### TO DO
Write out everything in the Joachim Drevs biography from "- Born: August" down to "Clinic in Tübingen.", word for word.

### READING PASSAGE
+---+
- Born: August 16, 1966 (age 59) Konstanz, Germany
- Education: University of Göttingen
- Medical career
- Profession: Physician
- Institutions: University of Tübingen, University Medical Center Freiburg, Icahn School of Medicine at Mount Sinai
- Sub-specialties: Oncology
- Research: Combination chemotherapy

= Joachim Drevs =

German medical specialist

Joachim Drevs (born August 16, 1966) is a German medical specialist in internal medicine with a focus on hematology and oncology, as well as a university professor at the University Medical Center Freiburg and former leader of the Health Center at the University Clinic in Tübingen.
+---+
### SOURCE INFORMATION
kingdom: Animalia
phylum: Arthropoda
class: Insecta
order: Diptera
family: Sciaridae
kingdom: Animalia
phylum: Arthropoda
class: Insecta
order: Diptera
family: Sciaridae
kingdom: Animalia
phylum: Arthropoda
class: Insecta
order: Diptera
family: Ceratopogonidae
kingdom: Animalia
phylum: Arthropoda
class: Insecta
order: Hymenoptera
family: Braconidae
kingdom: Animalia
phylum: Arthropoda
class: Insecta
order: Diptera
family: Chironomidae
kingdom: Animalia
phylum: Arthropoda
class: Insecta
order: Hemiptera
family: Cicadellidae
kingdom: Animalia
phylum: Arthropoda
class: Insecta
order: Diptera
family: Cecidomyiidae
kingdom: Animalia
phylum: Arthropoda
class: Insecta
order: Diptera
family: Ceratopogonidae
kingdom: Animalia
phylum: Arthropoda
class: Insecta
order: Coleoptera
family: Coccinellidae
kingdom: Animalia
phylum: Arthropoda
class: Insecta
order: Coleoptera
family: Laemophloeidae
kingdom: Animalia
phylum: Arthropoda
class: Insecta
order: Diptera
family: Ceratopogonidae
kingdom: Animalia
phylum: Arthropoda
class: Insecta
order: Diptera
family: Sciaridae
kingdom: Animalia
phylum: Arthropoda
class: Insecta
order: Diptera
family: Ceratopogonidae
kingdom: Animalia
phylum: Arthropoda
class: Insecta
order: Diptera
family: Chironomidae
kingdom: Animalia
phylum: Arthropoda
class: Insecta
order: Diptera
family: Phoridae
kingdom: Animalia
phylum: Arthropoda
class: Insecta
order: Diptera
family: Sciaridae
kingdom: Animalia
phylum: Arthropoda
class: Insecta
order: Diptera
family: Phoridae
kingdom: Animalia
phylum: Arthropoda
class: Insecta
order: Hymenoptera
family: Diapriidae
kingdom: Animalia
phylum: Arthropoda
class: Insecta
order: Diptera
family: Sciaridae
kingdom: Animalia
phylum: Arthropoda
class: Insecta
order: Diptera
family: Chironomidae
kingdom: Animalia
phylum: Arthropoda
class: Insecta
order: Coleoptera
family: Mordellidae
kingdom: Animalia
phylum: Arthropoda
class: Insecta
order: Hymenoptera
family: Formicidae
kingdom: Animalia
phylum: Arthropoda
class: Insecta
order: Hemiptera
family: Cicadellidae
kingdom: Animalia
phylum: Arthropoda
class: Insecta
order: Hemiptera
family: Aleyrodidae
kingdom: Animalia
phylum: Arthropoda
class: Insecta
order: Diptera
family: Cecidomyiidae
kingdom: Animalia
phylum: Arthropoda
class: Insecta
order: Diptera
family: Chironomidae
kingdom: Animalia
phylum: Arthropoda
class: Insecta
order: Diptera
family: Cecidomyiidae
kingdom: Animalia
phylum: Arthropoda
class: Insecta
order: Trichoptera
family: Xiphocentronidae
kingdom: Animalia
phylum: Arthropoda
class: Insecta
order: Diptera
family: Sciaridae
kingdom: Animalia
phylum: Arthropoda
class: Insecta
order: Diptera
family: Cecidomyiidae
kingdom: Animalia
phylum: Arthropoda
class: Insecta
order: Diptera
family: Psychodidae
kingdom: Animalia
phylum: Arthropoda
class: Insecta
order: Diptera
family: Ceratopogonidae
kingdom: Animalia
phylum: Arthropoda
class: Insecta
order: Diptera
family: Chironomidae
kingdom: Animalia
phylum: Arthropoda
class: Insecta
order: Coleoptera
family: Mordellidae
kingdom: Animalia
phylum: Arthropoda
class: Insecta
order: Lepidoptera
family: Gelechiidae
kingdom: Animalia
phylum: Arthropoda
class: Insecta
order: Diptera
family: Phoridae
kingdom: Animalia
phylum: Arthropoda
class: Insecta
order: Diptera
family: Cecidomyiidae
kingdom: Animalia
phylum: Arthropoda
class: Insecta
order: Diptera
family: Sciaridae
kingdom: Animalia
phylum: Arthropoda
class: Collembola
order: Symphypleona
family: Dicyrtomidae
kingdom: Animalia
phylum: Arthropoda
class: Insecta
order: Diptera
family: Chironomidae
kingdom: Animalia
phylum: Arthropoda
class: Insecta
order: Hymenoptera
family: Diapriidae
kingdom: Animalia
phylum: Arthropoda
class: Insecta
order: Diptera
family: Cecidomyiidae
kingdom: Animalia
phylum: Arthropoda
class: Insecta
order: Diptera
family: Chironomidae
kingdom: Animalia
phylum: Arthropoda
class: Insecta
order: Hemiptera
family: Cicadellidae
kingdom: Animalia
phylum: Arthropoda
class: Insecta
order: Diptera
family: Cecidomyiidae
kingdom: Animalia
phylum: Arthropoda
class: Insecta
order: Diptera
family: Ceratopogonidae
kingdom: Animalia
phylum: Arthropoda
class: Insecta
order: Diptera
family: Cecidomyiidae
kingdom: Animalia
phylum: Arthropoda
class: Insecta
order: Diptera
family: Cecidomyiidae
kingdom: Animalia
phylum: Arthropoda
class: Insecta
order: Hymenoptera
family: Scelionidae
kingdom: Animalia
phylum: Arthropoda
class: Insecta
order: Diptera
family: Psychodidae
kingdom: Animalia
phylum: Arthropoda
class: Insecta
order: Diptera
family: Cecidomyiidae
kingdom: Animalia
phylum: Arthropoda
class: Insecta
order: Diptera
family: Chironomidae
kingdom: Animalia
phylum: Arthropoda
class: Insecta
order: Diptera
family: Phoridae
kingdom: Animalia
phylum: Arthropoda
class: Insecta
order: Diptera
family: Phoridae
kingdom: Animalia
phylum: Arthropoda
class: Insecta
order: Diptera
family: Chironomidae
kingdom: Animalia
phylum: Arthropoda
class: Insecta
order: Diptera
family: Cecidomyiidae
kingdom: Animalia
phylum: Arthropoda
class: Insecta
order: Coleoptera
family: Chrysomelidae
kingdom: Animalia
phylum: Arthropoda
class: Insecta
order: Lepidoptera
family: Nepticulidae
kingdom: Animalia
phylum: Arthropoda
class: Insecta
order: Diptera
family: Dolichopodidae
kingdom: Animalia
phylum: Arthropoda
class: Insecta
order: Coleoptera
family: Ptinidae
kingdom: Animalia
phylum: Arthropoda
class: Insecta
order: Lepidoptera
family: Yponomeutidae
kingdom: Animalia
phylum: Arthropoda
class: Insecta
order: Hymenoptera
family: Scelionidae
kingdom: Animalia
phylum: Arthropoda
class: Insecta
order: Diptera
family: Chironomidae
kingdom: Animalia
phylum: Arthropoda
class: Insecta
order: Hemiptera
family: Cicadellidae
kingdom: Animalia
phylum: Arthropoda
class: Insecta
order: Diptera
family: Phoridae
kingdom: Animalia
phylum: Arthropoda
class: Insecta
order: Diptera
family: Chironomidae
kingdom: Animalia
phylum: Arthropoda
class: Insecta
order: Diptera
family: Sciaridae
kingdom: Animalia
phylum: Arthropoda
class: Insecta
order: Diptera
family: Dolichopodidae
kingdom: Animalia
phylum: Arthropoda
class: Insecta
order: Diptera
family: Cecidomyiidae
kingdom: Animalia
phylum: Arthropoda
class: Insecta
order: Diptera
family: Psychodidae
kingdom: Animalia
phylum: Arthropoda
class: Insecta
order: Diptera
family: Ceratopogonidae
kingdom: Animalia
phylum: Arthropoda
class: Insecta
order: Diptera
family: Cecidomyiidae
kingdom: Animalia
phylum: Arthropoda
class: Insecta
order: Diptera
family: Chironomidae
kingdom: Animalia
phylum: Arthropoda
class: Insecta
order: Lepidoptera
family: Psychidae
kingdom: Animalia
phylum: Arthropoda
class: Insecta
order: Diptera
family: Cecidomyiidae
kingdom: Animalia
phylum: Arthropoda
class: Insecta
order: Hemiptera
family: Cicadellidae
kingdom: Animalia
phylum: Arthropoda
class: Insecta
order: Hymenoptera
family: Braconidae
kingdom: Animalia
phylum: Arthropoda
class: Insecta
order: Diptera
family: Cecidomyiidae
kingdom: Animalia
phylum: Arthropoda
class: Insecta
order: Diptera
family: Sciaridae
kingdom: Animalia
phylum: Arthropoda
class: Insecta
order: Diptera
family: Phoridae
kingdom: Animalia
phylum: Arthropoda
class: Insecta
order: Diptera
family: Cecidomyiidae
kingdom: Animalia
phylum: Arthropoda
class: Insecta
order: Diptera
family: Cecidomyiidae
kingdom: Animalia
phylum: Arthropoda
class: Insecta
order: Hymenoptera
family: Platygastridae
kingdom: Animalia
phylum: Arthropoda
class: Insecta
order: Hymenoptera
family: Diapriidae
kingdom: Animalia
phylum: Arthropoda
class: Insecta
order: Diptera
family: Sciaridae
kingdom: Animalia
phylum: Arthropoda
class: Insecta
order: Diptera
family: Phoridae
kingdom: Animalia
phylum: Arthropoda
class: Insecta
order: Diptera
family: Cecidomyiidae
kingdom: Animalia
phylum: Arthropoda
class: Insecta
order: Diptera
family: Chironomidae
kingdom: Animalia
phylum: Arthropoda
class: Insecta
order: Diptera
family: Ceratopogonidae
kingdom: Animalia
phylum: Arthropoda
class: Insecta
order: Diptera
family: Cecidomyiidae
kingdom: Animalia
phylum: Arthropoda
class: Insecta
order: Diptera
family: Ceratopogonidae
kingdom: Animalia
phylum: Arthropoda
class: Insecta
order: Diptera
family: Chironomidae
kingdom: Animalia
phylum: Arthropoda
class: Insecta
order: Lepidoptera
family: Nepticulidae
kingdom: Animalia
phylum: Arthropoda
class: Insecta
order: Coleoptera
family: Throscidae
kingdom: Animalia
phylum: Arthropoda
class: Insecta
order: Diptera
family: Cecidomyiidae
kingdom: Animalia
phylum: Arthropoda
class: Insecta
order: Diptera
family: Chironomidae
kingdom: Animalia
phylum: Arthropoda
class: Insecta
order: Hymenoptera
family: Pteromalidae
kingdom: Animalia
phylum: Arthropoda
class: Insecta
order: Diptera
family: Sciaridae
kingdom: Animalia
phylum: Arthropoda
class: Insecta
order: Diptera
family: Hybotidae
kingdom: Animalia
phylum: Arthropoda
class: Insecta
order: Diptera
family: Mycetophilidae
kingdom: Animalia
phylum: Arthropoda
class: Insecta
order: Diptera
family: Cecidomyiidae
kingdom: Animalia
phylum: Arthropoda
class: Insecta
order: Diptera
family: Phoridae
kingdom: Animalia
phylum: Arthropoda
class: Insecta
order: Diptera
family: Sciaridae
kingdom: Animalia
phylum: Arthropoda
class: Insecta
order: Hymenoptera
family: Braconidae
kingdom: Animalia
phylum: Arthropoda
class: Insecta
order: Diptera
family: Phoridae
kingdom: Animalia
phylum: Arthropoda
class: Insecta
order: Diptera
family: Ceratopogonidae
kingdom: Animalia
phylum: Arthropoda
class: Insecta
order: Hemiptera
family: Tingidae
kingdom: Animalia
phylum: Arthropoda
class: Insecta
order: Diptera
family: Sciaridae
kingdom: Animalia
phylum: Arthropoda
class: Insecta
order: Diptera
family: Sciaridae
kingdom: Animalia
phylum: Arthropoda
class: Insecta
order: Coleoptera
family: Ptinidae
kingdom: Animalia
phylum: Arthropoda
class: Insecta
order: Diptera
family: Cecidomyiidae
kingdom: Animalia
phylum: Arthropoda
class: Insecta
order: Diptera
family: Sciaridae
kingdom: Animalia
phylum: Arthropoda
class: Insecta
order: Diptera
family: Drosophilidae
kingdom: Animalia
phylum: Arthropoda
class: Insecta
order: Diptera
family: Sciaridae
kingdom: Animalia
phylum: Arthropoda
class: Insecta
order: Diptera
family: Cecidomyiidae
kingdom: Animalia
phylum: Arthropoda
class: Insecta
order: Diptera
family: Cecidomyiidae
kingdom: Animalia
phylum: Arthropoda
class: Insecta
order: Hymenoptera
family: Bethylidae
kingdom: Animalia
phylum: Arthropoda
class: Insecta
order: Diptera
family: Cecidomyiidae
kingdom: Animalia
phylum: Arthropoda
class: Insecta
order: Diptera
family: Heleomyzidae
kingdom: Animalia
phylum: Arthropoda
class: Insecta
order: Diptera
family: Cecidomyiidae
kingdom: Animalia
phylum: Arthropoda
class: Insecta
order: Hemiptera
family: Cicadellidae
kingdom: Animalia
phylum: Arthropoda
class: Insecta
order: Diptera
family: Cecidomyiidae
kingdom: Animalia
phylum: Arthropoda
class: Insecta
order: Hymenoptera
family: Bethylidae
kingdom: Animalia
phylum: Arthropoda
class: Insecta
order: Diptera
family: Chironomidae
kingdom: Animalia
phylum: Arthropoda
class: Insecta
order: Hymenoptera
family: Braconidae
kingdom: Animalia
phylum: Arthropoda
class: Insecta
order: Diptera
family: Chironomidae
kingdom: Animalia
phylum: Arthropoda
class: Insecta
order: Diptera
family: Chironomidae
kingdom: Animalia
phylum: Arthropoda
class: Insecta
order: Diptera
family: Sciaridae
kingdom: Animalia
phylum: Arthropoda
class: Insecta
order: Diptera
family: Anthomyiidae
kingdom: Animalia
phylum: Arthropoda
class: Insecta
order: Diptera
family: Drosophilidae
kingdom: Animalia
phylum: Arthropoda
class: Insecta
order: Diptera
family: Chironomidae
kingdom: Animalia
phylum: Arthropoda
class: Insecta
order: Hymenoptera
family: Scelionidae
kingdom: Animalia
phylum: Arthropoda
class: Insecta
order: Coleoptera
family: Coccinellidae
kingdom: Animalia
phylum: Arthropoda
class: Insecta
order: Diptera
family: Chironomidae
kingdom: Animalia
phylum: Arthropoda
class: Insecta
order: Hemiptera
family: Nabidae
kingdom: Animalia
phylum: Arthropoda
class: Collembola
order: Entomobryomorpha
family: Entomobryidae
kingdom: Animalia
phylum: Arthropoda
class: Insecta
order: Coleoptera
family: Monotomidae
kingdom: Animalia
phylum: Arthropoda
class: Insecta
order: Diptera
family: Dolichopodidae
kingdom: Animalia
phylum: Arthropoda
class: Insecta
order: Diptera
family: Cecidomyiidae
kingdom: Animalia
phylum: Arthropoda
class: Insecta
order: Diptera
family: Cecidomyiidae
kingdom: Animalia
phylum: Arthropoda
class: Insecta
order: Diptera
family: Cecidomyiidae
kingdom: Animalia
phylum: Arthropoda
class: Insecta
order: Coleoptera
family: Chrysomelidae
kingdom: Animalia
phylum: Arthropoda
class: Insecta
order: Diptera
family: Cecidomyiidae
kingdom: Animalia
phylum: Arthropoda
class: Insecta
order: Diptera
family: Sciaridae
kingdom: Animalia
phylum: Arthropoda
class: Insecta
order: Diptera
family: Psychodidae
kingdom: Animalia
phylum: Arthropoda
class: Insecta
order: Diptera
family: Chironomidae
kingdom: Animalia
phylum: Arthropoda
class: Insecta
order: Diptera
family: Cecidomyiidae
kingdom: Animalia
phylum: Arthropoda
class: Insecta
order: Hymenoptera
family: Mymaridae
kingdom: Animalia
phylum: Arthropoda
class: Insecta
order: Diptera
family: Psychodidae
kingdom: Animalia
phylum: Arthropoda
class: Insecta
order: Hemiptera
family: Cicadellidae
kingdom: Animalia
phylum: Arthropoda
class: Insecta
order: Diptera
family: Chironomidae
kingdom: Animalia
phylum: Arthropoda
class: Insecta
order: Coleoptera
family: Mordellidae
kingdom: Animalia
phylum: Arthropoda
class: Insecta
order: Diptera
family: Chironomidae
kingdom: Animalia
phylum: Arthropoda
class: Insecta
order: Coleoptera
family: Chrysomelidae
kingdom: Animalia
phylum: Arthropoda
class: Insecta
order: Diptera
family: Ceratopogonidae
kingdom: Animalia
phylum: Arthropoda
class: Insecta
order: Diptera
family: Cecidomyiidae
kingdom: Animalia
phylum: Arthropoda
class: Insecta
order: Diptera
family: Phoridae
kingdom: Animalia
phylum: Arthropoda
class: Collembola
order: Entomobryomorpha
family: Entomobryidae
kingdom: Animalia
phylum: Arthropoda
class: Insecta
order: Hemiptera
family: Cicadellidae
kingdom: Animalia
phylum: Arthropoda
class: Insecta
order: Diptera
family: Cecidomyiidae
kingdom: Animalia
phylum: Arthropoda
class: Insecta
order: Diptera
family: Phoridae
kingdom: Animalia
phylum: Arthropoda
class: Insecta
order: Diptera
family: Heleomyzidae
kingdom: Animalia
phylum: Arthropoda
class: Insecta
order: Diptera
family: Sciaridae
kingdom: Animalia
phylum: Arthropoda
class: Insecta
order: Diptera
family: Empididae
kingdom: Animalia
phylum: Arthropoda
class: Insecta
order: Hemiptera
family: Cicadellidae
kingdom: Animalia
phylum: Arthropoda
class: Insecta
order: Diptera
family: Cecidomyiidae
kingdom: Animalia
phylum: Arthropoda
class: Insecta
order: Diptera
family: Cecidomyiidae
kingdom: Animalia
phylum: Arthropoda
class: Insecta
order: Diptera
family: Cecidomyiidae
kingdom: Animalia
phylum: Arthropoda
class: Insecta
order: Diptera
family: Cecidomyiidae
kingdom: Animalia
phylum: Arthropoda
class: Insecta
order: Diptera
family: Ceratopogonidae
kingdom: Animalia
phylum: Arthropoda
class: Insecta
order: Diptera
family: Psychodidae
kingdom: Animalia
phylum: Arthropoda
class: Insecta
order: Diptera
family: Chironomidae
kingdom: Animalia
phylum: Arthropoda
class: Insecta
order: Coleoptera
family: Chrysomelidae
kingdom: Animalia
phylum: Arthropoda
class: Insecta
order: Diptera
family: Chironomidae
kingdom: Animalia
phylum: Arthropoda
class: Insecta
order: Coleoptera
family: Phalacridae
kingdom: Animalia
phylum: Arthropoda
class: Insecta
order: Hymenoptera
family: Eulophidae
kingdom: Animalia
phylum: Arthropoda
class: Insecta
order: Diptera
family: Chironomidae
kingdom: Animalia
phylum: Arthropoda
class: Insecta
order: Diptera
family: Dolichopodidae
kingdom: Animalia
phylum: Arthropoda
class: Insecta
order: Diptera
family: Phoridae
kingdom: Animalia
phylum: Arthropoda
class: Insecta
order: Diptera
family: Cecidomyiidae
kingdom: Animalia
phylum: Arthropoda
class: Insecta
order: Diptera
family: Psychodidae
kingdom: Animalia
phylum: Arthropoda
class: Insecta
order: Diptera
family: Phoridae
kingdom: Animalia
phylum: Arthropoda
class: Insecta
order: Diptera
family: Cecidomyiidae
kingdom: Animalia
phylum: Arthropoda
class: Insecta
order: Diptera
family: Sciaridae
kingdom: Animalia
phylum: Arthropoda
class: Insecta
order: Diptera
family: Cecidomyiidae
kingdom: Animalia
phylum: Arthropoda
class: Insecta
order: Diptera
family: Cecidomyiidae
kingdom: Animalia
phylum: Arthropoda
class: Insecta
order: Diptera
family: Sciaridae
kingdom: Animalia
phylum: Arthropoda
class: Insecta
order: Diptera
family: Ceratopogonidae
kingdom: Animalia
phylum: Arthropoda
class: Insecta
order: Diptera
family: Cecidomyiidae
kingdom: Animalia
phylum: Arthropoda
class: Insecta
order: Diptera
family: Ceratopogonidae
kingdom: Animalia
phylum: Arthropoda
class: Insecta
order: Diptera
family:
+---+
### RESPONSE TO THE TASK
- Born: August 16, 1966 (age 59) Konstanz, Germany
- Education: University of Göttingen
- Medical career
- Profession: Physician
- Institutions: University of Tübingen, University Medical Center Freiburg, Icahn School of Medicine at Mount Sinai
- Sub-specialties: Oncology
- Research: Combination chemotherapy

= Joachim Drevs =

German medical specialist

Joachim Drevs (born August 16, 1966) is a German medical specialist in internal medicine with a focus on hematology and oncology, as well as a university professor at the University Medical Center Freiburg and former leader of the Health Center at the University Clinic in Tübingen.